--- RECORDS SHOWN ---

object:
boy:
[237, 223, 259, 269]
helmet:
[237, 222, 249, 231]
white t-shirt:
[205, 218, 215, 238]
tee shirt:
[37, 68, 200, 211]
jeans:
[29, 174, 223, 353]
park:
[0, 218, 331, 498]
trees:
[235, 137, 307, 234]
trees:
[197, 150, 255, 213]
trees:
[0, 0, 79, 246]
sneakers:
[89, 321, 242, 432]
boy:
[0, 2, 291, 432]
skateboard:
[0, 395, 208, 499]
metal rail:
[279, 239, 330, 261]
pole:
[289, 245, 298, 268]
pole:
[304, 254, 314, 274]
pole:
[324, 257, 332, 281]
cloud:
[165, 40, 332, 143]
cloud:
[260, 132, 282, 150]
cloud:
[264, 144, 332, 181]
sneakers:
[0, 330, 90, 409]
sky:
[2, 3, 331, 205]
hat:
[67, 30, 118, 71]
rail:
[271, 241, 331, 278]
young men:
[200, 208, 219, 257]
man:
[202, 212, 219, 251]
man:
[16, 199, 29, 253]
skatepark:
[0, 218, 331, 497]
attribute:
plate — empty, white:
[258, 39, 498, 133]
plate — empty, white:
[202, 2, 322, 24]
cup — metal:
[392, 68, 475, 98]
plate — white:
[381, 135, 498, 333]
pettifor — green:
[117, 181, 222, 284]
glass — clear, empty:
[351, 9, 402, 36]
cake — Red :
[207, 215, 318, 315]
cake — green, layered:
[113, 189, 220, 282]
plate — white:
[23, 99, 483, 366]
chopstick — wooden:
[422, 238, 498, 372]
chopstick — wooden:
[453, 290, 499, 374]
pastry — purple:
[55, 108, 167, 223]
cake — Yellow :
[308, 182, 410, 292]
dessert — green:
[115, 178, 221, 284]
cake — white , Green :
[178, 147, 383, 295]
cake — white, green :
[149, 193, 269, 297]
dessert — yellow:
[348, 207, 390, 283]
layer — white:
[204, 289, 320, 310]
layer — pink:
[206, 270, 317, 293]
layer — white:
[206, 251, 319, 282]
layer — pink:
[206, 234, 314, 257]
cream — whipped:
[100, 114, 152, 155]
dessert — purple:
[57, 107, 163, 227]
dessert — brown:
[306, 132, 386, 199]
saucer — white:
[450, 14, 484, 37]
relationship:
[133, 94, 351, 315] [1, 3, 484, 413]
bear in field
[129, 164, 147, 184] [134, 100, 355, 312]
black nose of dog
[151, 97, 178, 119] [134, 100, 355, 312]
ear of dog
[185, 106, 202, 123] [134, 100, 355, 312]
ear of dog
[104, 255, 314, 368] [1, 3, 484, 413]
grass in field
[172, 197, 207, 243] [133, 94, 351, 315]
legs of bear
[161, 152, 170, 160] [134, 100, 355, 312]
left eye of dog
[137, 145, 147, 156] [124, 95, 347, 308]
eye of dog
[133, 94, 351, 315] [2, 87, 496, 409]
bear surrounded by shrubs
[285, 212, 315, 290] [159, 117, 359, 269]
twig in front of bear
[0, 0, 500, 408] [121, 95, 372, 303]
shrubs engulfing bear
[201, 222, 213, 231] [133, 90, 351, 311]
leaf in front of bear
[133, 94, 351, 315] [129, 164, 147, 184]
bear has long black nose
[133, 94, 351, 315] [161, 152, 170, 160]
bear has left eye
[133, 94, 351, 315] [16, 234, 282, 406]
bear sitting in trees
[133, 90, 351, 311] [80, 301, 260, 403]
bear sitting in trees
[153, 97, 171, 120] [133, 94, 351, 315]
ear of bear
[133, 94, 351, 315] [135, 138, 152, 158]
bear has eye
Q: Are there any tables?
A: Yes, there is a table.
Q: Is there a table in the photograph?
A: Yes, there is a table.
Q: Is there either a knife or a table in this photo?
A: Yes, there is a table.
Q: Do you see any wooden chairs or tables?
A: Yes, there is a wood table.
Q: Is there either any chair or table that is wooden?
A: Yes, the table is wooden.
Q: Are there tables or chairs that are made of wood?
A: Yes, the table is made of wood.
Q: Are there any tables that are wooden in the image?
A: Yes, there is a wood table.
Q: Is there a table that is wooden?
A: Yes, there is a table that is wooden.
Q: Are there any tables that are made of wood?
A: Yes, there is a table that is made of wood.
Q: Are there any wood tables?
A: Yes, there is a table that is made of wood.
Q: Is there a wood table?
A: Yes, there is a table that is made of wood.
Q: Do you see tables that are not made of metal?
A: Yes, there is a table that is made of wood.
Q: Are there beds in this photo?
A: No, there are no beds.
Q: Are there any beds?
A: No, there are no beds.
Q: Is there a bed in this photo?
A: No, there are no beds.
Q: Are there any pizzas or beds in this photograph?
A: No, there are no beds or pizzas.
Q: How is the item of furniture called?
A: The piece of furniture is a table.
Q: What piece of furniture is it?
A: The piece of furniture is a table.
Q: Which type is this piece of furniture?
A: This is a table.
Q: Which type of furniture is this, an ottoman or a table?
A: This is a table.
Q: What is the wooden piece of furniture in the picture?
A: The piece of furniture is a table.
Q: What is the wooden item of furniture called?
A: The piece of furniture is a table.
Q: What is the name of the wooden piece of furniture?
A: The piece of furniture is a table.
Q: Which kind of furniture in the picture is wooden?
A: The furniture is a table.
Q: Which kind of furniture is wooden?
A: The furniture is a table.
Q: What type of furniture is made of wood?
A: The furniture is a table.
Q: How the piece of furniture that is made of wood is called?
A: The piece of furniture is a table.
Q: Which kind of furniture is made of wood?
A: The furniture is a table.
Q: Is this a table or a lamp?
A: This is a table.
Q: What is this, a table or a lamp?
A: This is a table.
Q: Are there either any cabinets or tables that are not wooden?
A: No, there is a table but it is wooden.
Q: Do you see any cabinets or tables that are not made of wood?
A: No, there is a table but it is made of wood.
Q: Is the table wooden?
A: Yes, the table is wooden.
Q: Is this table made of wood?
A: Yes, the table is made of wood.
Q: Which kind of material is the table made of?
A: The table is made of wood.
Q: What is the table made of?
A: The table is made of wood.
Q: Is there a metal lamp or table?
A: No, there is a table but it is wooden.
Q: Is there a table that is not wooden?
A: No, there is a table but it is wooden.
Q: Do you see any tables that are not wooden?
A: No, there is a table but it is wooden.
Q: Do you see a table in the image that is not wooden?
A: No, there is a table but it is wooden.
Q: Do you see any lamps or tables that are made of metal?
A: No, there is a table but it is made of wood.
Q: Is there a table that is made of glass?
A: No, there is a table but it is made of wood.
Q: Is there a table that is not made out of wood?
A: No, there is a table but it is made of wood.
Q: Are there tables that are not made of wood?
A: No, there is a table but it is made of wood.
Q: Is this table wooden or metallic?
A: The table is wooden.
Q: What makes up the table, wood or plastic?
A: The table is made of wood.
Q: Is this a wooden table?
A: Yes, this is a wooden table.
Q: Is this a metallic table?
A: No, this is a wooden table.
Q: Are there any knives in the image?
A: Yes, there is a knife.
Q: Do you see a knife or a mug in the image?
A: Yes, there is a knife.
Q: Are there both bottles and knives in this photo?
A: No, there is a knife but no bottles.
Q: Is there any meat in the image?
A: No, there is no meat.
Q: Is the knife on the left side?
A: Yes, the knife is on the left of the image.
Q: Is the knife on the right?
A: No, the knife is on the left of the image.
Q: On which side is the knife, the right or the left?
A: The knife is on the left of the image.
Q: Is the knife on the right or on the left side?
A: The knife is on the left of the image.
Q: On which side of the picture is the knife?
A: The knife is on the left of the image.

---

■ YOUR INSTRUCTIONS ■
Please turn all the items above into a Markdown table with two columns, Row and Line, numbering each line and leaving out blank lines.

■ ANSWER SECTION ■
| Row | Line |
|---|---|
| 1 | object: |
| 2 | boy: |
| 3 | [237, 223, 259, 269] |
| 4 | helmet: |
| 5 | [237, 222, 249, 231] |
| 6 | white t-shirt: |
| 7 | [205, 218, 215, 238] |
| 8 | tee shirt: |
| 9 | [37, 68, 200, 211] |
| 10 | jeans: |
| 11 | [29, 174, 223, 353] |
| 12 | park: |
| 13 | [0, 218, 331, 498] |
| 14 | trees: |
| 15 | [235, 137, 307, 234] |
| 16 | trees: |
| 17 | [197, 150, 255, 213] |
| 18 | trees: |
| 19 | [0, 0, 79, 246] |
| 20 | sneakers: |
| 21 | [89, 321, 242, 432] |
| 22 | boy: |
| 23 | [0, 2, 291, 432] |
| 24 | skateboard: |
| 25 | [0, 395, 208, 499] |
| 26 | metal rail: |
| 27 | [279, 239, 330, 261] |
| 28 | pole: |
| 29 | [289, 245, 298, 268] |
| 30 | pole: |
| 31 | [304, 254, 314, 274] |
| 32 | pole: |
| 33 | [324, 257, 332, 281] |
| 34 | cloud: |
| 35 | [165, 40, 332, 143] |
| 36 | cloud: |
| 37 | [260, 132, 282, 150] |
| 38 | cloud: |
| 39 | [264, 144, 332, 181] |
| 40 | sneakers: |
| 41 | [0, 330, 90, 409] |
| 42 | sky: |
| 43 | [2, 3, 331, 205] |
| 44 | hat: |
| 45 | [67, 30, 118, 71] |
| 46 | rail: |
| 47 | [271, 241, 331, 278] |
| 48 | young men: |
| 49 | [200, 208, 219, 257] |
| 50 | man: |
| 51 | [202, 212, 219, 251] |
| 52 | man: |
| 53 | [16, 199, 29, 253] |
| 54 | skatepark: |
| 55 | [0, 218, 331, 497] |
| 56 | attribute: |
| 57 | plate — empty, white: |
| 58 | [258, 39, 498, 133] |
| 59 | plate — empty, white: |
| 60 | [202, 2, 322, 24] |
| 61 | cup — metal: |
| 62 | [392, 68, 475, 98] |
| 63 | plate — white: |
| 64 | [381, 135, 498, 333] |
| 65 | pettifor — green: |
| 66 | [117, 181, 222, 284] |
| 67 | glass — clear, empty: |
| 68 | [351, 9, 402, 36] |
| 69 | cake — Red : |
| 70 | [207, 215, 318, 315] |
| 71 | cake — green, layered: |
| 72 | [113, 189, 220, 282] |
| 73 | plate — white: |
| 74 | [23, 99, 483, 366] |
| 75 | chopstick — wooden: |
| 76 | [422, 238, 498, 372] |
| 77 | chopstick — wooden: |
| 78 | [453, 290, 499, 374] |
| 79 | pastry — purple: |
| 80 | [55, 108, 167, 223] |
| 81 | cake — Yellow : |
| 82 | [308, 182, 410, 292] |
| 83 | dessert — green: |
| 84 | [115, 178, 221, 284] |
| 85 | cake — white , Green : |
| 86 | [178, 147, 383, 295] |
| 87 | cake — white, green : |
| 88 | [149, 193, 269, 297] |
| 89 | dessert — yellow: |
| 90 | [348, 207, 390, 283] |
| 91 | layer — white: |
| 92 | [204, 289, 320, 310] |
| 93 | layer — pink: |
| 94 | [206, 270, 317, 293] |
| 95 | layer — white: |
| 96 | [206, 251, 319, 282] |
| 97 | layer — pink: |
| 98 | [206, 234, 314, 257] |
| 99 | cream — whipped: |
| 100 | [100, 114, 152, 155] |
| 101 | dessert — purple: |
| 102 | [57, 107, 163, 227] |
| 103 | dessert — brown: |
| 104 | [306, 132, 386, 199] |
| 105 | saucer — white: |
| 106 | [450, 14, 484, 37] |
| 107 | relationship: |
| 108 | [133, 94, 351, 315] [1, 3, 484, 413] |
| 109 | bear in field |
| 110 | [129, 164, 147, 184] [134, 100, 355, 312] |
| 111 | black nose of dog |
| 112 | [151, 97, 178, 119] [134, 100, 355, 312] |
| 113 | ear of dog |
| 114 | [185, 106, 202, 123] [134, 100, 355, 312] |
| 115 | ear of dog |
| 116 | [104, 255, 314, 368] [1, 3, 484, 413] |
| 117 | grass in field |
| 118 | [172, 197, 207, 243] [133, 94, 351, 315] |
| 119 | legs of bear |
| 120 | [161, 152, 170, 160] [134, 100, 355, 312] |
| 121 | left eye of dog |
| 122 | [137, 145, 147, 156] [124, 95, 347, 308] |
| 123 | eye of dog |
| 124 | [133, 94, 351, 315] [2, 87, 496, 409] |
| 125 | bear surrounded by shrubs |
| 126 | [285, 212, 315, 290] [159, 117, 359, 269] |
| 127 | twig in front of bear |
| 128 | [0, 0, 500, 408] [121, 95, 372, 303] |
| 129 | shrubs engulfing bear |
| 130 | [201, 222, 213, 231] [133, 90, 351, 311] |
| 131 | leaf in front of bear |
| 132 | [133, 94, 351, 315] [129, 164, 147, 184] |
| 133 | bear has long black nose |
| 134 | [133, 94, 351, 315] [161, 152, 170, 160] |
| 135 | bear has left eye |
| 136 | [133, 94, 351, 315] [16, 234, 282, 406] |
| 137 | bear sitting in trees |
| 138 | [133, 90, 351, 311] [80, 301, 260, 403] |
| 139 | bear sitting in trees |
| 140 | [153, 97, 171, 120] [133, 94, 351, 315] |
| 141 | ear of bear |
| 142 | [133, 94, 351, 315] [135, 138, 152, 158] |
| 143 | bear has eye |
| 144 | Q: Are there any tables? |
| 145 | A: Yes, there is a table. |
| 146 | Q: Is there a table in the photograph? |
| 147 | A: Yes, there is a table. |
| 148 | Q: Is there either a knife or a table in this photo? |
| 149 | A: Yes, there is a table. |
| 150 | Q: Do you see any wooden chairs or tables? |
| 151 | A: Yes, there is a wood table. |
| 152 | Q: Is there either any chair or table that is wooden? |
| 153 | A: Yes, the table is wooden. |
| 154 | Q: Are there tables or chairs that are made of wood? |
| 155 | A: Yes, the table is made of wood. |
| 156 | Q: Are there any tables that are wooden in the image? |
| 157 | A: Yes, there is a wood table. |
| 158 | Q: Is there a table that is wooden? |
| 159 | A: Yes, there is a table that is wooden. |
| 160 | Q: Are there any tables that are made of wood? |
| 161 | A: Yes, there is a table that is made of wood. |
| 162 | Q: Are there any wood tables? |
| 163 | A: Yes, there is a table that is made of wood. |
| 164 | Q: Is there a wood table? |
| 165 | A: Yes, there is a table that is made of wood. |
| 166 | Q: Do you see tables that are not made of metal? |
| 167 | A: Yes, there is a table that is made of wood. |
| 168 | Q: Are there beds in this photo? |
| 169 | A: No, there are no beds. |
| 170 | Q: Are there any beds? |
| 171 | A: No, there are no beds. |
| 172 | Q: Is there a bed in this photo? |
| 173 | A: No, there are no beds. |
| 174 | Q: Are there any pizzas or beds in this photograph? |
| 175 | A: No, there are no beds or pizzas. |
| 176 | Q: How is the item of furniture called? |
| 177 | A: The piece of furniture is a table. |
| 178 | Q: What piece of furniture is it? |
| 179 | A: The piece of furniture is a table. |
| 180 | Q: Which type is this piece of furniture? |
| 181 | A: This is a table. |
| 182 | Q: Which type of furniture is this, an ottoman or a table? |
| 183 | A: This is a table. |
| 184 | Q: What is the wooden piece of furniture in the picture? |
| 185 | A: The piece of furniture is a table. |
| 186 | Q: What is the wooden item of furniture called? |
| 187 | A: The piece of furniture is a table. |
| 188 | Q: What is the name of the wooden piece of furniture? |
| 189 | A: The piece of furniture is a table. |
| 190 | Q: Which kind of furniture in the picture is wooden? |
| 191 | A: The furniture is a table. |
| 192 | Q: Which kind of furniture is wooden? |
| 193 | A: The furniture is a table. |
| 194 | Q: What type of furniture is made of wood? |
| 195 | A: The furniture is a table. |
| 196 | Q: How the piece of furniture that is made of wood is called? |
| 197 | A: The piece of furniture is a table. |
| 198 | Q: Which kind of furniture is made of wood? |
| 199 | A: The furniture is a table. |
| 200 | Q: Is this a table or a lamp? |
| 201 | A: This is a table. |
| 202 | Q: What is this, a table or a lamp? |
| 203 | A: This is a table. |
| 204 | Q: Are there either any cabinets or tables that are not wooden? |
| 205 | A: No, there is a table but it is wooden. |
| 206 | Q: Do you see any cabinets or tables that are not made of wood? |
| 207 | A: No, there is a table but it is made of wood. |
| 208 | Q: Is the table wooden? |
| 209 | A: Yes, the table is wooden. |
| 210 | Q: Is this table made of wood? |
| 211 | A: Yes, the table is made of wood. |
| 212 | Q: Which kind of material is the table made of? |
| 213 | A: The table is made of wood. |
| 214 | Q: What is the table made of? |
| 215 | A: The table is made of wood. |
| 216 | Q: Is there a metal lamp or table? |
| 217 | A: No, there is a table but it is wooden. |
| 218 | Q: Is there a table that is not wooden? |
| 219 | A: No, there is a table but it is wooden. |
| 220 | Q: Do you see any tables that are not wooden? |
| 221 | A: No, there is a table but it is wooden. |
| 222 | Q: Do you see a table in the image that is not wooden? |
| 223 | A: No, there is a table but it is wooden. |
| 224 | Q: Do you see any lamps or tables that are made of metal? |
| 225 | A: No, there is a table but it is made of wood. |
| 226 | Q: Is there a table that is made of glass? |
| 227 | A: No, there is a table but it is made of wood. |
| 228 | Q: Is there a table that is not made out of wood? |
| 229 | A: No, there is a table but it is made of wood. |
| 230 | Q: Are there tables that are not made of wood? |
| 231 | A: No, there is a table but it is made of wood. |
| 232 | Q: Is this table wooden or metallic? |
| 233 | A: The table is wooden. |
| 234 | Q: What makes up the table, wood or plastic? |
| 235 | A: The table is made of wood. |
| 236 | Q: Is this a wooden table? |
| 237 | A: Yes, this is a wooden table. |
| 238 | Q: Is this a metallic table? |
| 239 | A: No, this is a wooden table. |
| 240 | Q: Are there any knives in the image? |
| 241 | A: Yes, there is a knife. |
| 242 | Q: Do you see a knife or a mug in the image? |
| 243 | A: Yes, there is a knife. |
| 244 | Q: Are there both bottles and knives in this photo? |
| 245 | A: No, there is a knife but no bottles. |
| 246 | Q: Is there any meat in the image? |
| 247 | A: No, there is no meat. |
| 248 | Q: Is the knife on the left side? |
| 249 | A: Yes, the knife is on the left of the image. |
| 250 | Q: Is the knife on the right? |
| 251 | A: No, the knife is on the left of the image. |
| 252 | Q: On which side is the knife, the right or the left? |
| 253 | A: The knife is on the left of the image. |
| 254 | Q: Is the knife on the right or on the left side? |
| 255 | A: The knife is on the left of the image. |
| 256 | Q: On which side of the picture is the knife? |
| 257 | A: The knife is on the left of the image. |